Some thirteen years ago, having left the bank that had taken over the firm for which I had worked, I broadened my reading to take in research from a wide variety of new (to me) sources. One Swiss investment bank introduced me to an investment classification I had not come across before – Sub-Prime. In the context in which this research was written, Sub-Prime referred to mortgages in America. Put simply, a sub-prime mortgage meant there was a real risk the borrower would at some stage be unable to meet interest or repayment obligations. At the end of 2006 two US sub-prime lenders went bust. So alarmed was I by this news, I sold a fair chunk of my equity portfolio. As it happened, I was at least six months, and arguably more than double that, early.
In 2007 we had the banking crisis, but it was not until a year later that things started to get really nasty when Lehman Brothers folded and a full blown global financial crisis developed. At the heart of this maelstrom was sub-prime mortgages which had been packaged into what were known as Collateralised Debt Obligations (another new term for me), or CDOs. These had been granted high investment grades by the rating agencies but started to fail with alarming regularity, bringing down many august financial institutions with them.
The Federal Reserve Bank’s response to this crisis was to introduce another term I had not heard before – Quantitative Easing, or QE. Essentially this involved printing money, though there were a number of ways in which this could be achieved. It was far from a new concept. At the end of the last millennium, the then Fed Governor, Alan Greenspan, pumped money into the banking system to head off any disruption caused by the arrival of the 21st Century. As it happened, the feared millennium bug failed to materialise, resulting in much of this cash finding its way into technology shares, thus preparing the ground for the subsequent share collapse.
Such was the success of the Fed’s approach to reversing the economic downturn and restoring stability in the financial sector that other central banks swiftly adopted similar policies and interest rates around the world collapsed to near zero. Concern existed that inflation would be stimulated as a consequence, but it remained muted in the developed world to the point that some administrations actually took measures to stimulate rises in the cost of living.
A further worry developed as the Fed sought to reverse this policy and shrink its massively inflated balance sheet. Would stock markets move into reverse as money became tighter and interest rates rose? There may have been some hiccups, but it seemed as though the system that had been put in place held up well to changing circumstances. Is it any wonder, then, that central banks are looking again to QE as a means of preventing a global recession brought about by the trade wars that are taking place or are threatened?

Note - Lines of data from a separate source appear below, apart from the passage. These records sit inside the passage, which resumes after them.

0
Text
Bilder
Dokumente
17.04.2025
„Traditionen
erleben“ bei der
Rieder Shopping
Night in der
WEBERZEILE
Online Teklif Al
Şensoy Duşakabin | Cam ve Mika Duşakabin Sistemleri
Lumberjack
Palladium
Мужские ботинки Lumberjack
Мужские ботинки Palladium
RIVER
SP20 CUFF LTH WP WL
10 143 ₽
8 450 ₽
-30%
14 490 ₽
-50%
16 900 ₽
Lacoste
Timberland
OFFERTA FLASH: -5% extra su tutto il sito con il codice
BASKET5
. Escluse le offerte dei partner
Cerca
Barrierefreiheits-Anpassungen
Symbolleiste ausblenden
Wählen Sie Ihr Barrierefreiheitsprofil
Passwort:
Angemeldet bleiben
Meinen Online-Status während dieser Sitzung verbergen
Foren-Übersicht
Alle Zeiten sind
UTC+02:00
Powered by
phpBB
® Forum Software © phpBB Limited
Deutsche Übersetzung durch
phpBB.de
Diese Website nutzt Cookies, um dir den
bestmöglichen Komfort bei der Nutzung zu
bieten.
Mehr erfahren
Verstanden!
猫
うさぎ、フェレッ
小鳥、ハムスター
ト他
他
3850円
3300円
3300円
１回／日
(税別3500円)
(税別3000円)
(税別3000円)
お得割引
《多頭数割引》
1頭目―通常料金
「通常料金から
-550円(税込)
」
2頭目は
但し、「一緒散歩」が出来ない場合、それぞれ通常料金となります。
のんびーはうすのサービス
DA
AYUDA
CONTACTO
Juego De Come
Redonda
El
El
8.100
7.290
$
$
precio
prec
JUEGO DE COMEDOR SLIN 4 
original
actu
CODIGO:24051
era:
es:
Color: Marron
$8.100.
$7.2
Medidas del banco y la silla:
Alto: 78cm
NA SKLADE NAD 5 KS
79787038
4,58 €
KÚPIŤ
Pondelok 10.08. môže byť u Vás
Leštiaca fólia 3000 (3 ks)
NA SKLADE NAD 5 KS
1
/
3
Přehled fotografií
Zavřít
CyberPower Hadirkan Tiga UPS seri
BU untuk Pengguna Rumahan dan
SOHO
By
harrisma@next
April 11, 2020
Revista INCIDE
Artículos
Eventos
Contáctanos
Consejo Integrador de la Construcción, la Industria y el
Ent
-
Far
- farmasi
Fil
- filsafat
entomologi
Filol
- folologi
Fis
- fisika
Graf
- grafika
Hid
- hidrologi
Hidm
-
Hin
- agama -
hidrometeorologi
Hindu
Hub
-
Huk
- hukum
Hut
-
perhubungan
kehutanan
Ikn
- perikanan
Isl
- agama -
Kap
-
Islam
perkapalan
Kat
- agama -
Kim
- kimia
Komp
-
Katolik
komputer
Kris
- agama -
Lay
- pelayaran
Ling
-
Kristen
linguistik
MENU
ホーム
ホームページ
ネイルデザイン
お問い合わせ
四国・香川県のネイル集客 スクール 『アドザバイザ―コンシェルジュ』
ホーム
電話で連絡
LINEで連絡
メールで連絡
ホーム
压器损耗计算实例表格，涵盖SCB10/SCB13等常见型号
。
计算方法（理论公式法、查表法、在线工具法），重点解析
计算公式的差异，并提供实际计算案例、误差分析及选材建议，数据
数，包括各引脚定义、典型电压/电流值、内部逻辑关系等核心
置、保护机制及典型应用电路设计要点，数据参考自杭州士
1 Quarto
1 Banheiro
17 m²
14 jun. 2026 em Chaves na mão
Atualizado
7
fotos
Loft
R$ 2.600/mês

At the annual central bank forum at Jackson Hole, Wyoming, the Federal Reserve Bank Governor, Jerome Powell, promised to “act as appropriate” to sustain growth. Already interest rate cuts have taken place and President Trump has been vocal in encouraging the Fed to stimulate the economy. Here in the UK, the Bank of England’s Governor, Mark Carney, has promised interest rate cuts if a no-deal Brexit ensues. No doubt other central banks will be weighing their options if a resolution to the trade conflicts cannot be found in fairly short order.
Such a strategy is not without its downside, though. Not only have interest rates been kept low through QE, but sovereign bond yields too are at record low levels. In some cases, like in Germany, these yields are in negative territory. Debt levels around the world are staggeringly high and the buyer of last resort for these bonds is now the central bank. It remains to be seen how much longer this state of affairs can be allowed to continue – or how it might be unwound for that matter.
We are in unchartered waters, the situation at home being further complicated by the Brexit uncertainty. While some form of financial implosion cannot be ruled out, we should take encouragement from the success of the measures taken since 2008 and the greater degree of cooperation that generally exists between governments and central banks. The real risk is that no agreement between the US and China is found and that other trade spats – such as those between Japan and South Korea and potentially between the US and the European Union – escalate. We certainly live in interesting times, as the Chinese might say.